The American Book of the Dead: September 11

Wednesday, July 14

September 11

I was lying when I said I wasn’t going to give any backstory. 2001. September 11. In a way, it started the rest of my life, all our lives. I was sitting on the couch with a cup of coffee in my right hand, watching the early morning news. I had spent the morning walking the dog around the neighborhood--I bought myself an egg sandwich and an orange juice, someone eagerly handed me an election flyer: I felt like I belonged to the timeless city. I was waiting on the couch to pick up my then-girlfriend (now-wife) who was arriving on the 9:00 train from Florida. I had forced her to leave because I thought I needed the space to write a novel. I wrote a hundred or so pages, all the while hard-up and lonely. Meanwhile she was living with an ex-boyfriend who had turned a cult member, a follower of the Falun Gong movement. I write these details because they don’t seem real exactly, rarely does my life seem interesting enough for fiction. Perhaps on that day, everybody had an equal story to tell.

On the couch: watching the "Today Show." Out of the corner of my eye a low-flying wavering plane, as if struggling.

Now--and this is important--this was a daydream I’d had before.
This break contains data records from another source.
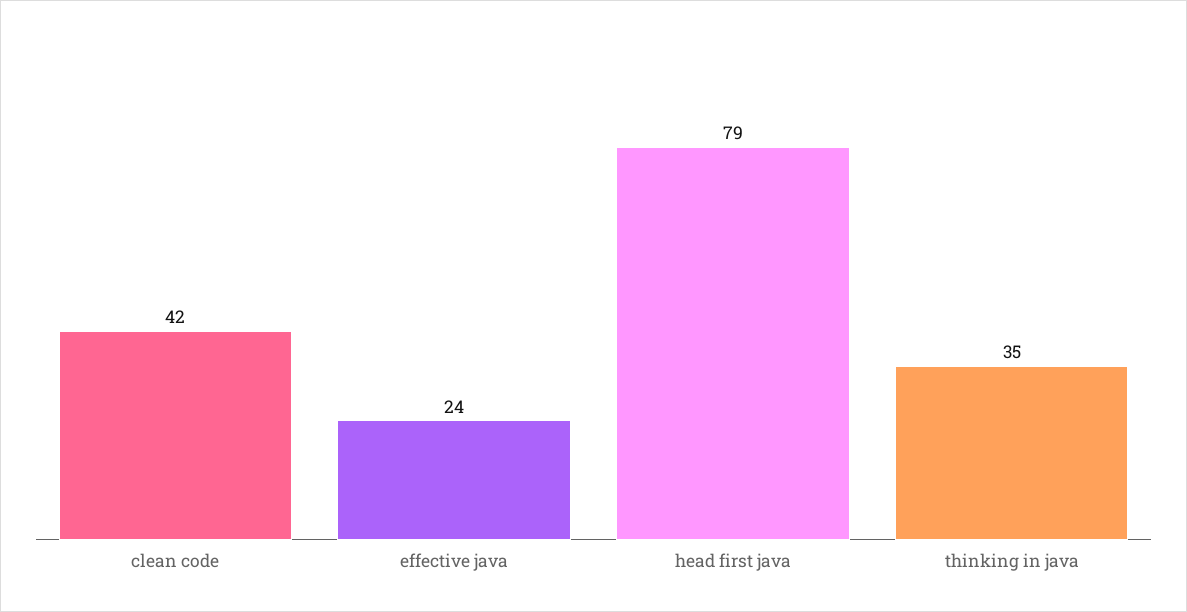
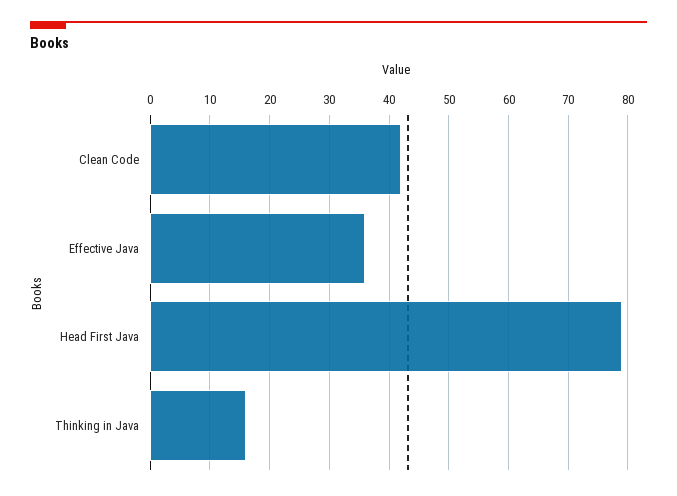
  {
    "clean code": 42,
-   "effective java": 24,
+   "effective java": 35,
    "head first java": 79,
-   "thinking in java": 35
+   "thinking in java": 15
  }

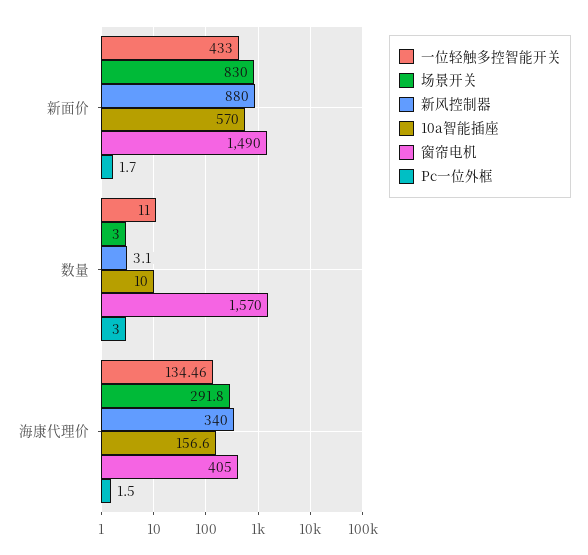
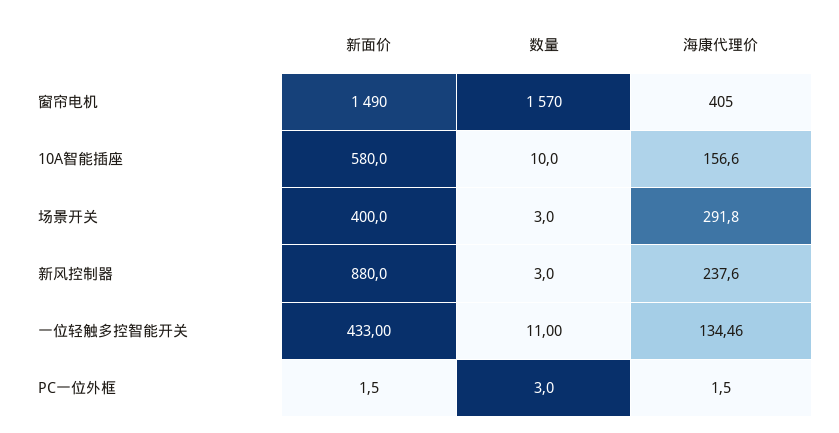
  {
    "一位轻触多控智能开关": {
      "新面价": 433,
      "数量": 11,
      "海康代理价": 134.46
    },
    "场景开关": {
-     "新面价": 830,
+     "新面价": 400,
      "数量": 3,
      "海康代理价": 291.8
    },
    "新风控制器": {
      "新面价": 880,
-     "数量": 3.1,
+     "数量": 3,
-     "海康代理价": 340
+     "海康代理价": 237.6
    },
    "10a智能插座": {
-     "新面价": 570,
+     "新面价": 580,
      "数量": 10,
      "海康代理价": 156.6
    },
    "窗帘电机": {
      "新面价": 1490,
      "数量": 1570,
      "海康代理价": 405
    },
    "Pc一位外框": {
-     "新面价": 1.7,
+     "新面价": 1.5,
      "数量": 3,
      "海康代理价": 1.5
    }
  }

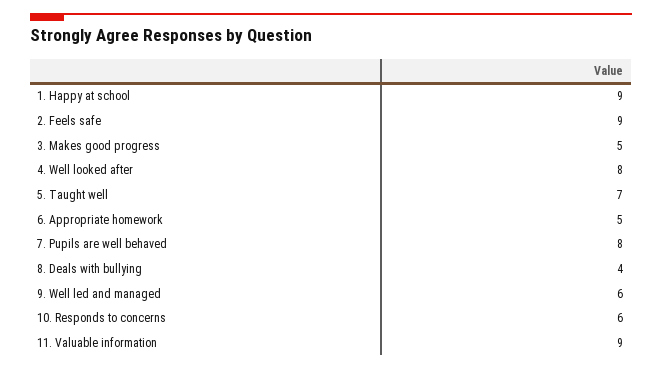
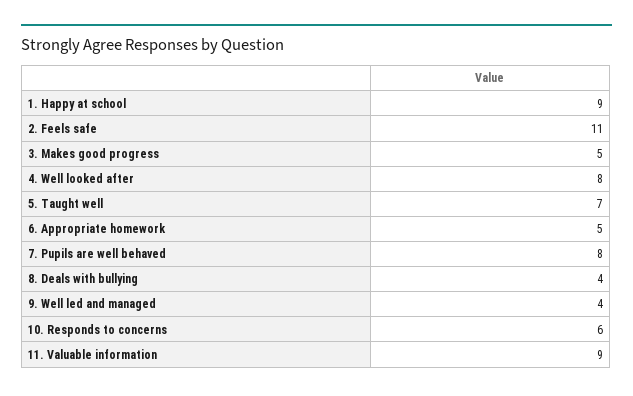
  {
    "1. Happy at school": 9,
-   "2. Feels safe": 9,
+   "2. Feels safe": 11,
    "3. Makes good progress": 5,
    "4. Well looked after": 8,
    "5. Taught well": 7,
    "6. Appropriate homework": 5,
    "7. Pupils are well behaved": 8,
    "8. Deals with bullying": 4,
-   "9. Well led and managed": 6,
+   "9. Well led and managed": 4,
    "10. Responds to concerns": 6,
    "11. Valuable information": 9
  }

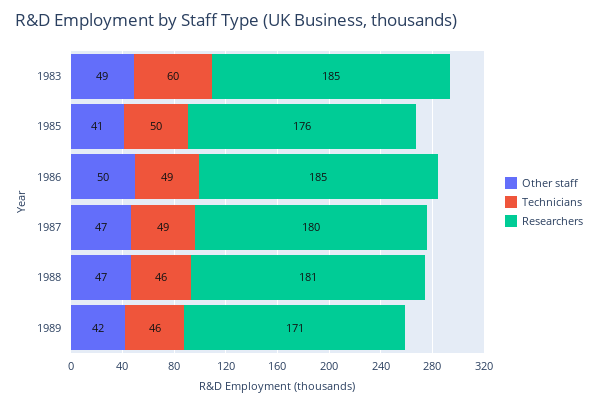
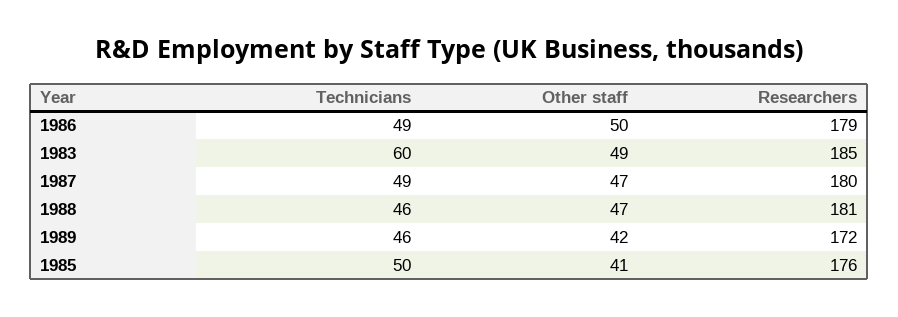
  {
    "Other staff": {
      "1983": 49,
      "1985": 41,
      "1986": 50,
      "1987": 47,
      "1988": 47,
      "1989": 42
    },
    "Technicians": {
      "1983": 60,
      "1985": 50,
      "1986": 49,
      "1987": 49,
      "1988": 46,
      "1989": 46
    },
    "Researchers": {
      "1983": 185,
      "1985": 176,
-     "1986": 185,
+     "1986": 179,
      "1987": 180,
      "1988": 181,
-     "1989": 171
+     "1989": 172
    }
  }

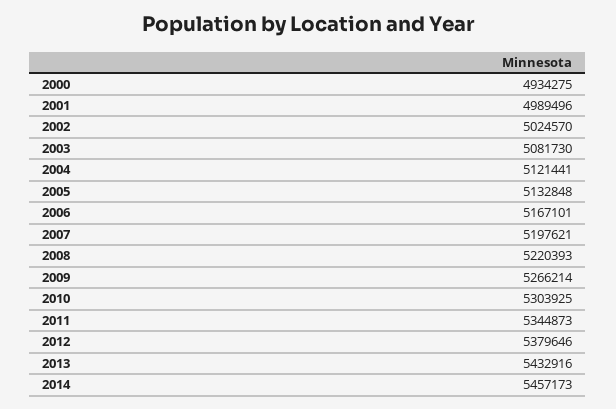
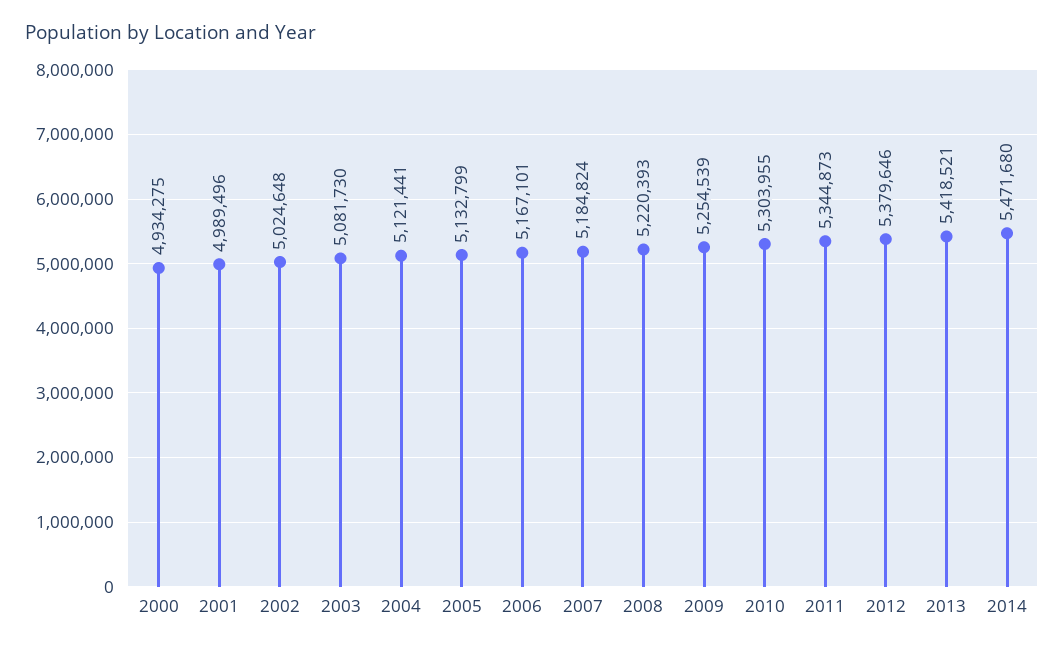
  {
    "2000": 4934275,
    "2001": 4989496,
-   "2002": 5024570,
+   "2002": 5024648,
    "2003": 5081730,
    "2004": 5121441,
-   "2005": 5132848,
+   "2005": 5132799,
    "2006": 5167101,
-   "2007": 5197621,
+   "2007": 5184824,
    "2008": 5220393,
-   "2009": 5266214,
+   "2009": 5254539,
-   "2010": 5303925,
+   "2010": 5303955,
    "2011": 5344873,
    "2012": 5379646,
-   "2013": 5432916,
+   "2013": 5418521,
-   "2014": 5457173
+   "2014": 5471680
  }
Often sitting in my 3rd floor apartment with its rare view of the NY sky I would fantasize that a plane was flying too low. God, it’s going to crash, I would think, maybe even with a slightly drunken sense of hope--at least, then, my delusions would have some proof. Once I even heard an explosion, surprised to hear the next day that nothing happened. I knew every trajectory of planes in the sky. I hated planes. So when a plane was flying south as low as the buildings, I knew this was wrong. Something was about to be realized.

I didn’t run to the window. I didn’t want to see it crash. A Boom. I ran to the window. Oh no, I said out loud, rare for me, something people did in the movies. The World Trade Center was out our window to the left, twin overseers of our neighborhood. Imposing, thoughtful, indifferent, romantic: New York City buildings. They always seemed like a fiction, a white smoky haze about them, as if superimposed against the blue screen of the sky. They were just too tall.

A black smoking hole in building, jagged and fragmented. Many people must be dying in there. I went out on the fire escape to watch. Felt guilty, came back inside. Got my camera, took one picture which I still haven’t developed. Checked the news. Still interviewing somebody about a book. Another boom, a cloud of fire, and an excited shout of "Woe" from the Chinatown onlookers. They were shocked but entertained--not despicably, I suppose. Life is boring, uniform, and this was something different. It was even magical, in the sense of seeming both fake and uncommonly alive.

I had to leave to get to the train station. I hailed a cab--probably the last empty cab in New York for the next few days--and rode Uptown with a smiling Pakistani man who spoke with an embarrassed, maybe grateful, smile that this was probably an act of terrorism.

I tell this, as if it needs justifying, because it informed the rest of my life. Mainly, it influenced my life with my girlfriend, who became my wife. We almost immediately had a child, a September 11th baby, now called the Doomers. We then married, on Halloween--which in times of marital crisis is too ironic to consider. I also started thinking about more esoteric ideas--trying to find proof of God, rather than just a description. It might have to do with being a part of all that death. To be living a relatively mild life and then to be thrust into war was a profound experience. It made me feel empathetic with history--that is, part of the human race. Also I was part of something that was the beginning of the end of the world. Instinctively, I must have known it was coming.

The worst part of Sept. 11 for me--short of the tragedy--was seeing a nightmare actually come to life. The writer’s job is to believe in made-up stories as if they were true. If it wasn’t so, there would be no energy to write them. But this was something I’d imagined actually come to life--and if I believed in something I was writing, I was still protected by the feeling that I am God of my world and I can change it as I please, nothing is permanent. The God who writes the fiction of our lives was doing as he pleased that day. From that day forth I had the disturbing sense that some illusions may be real.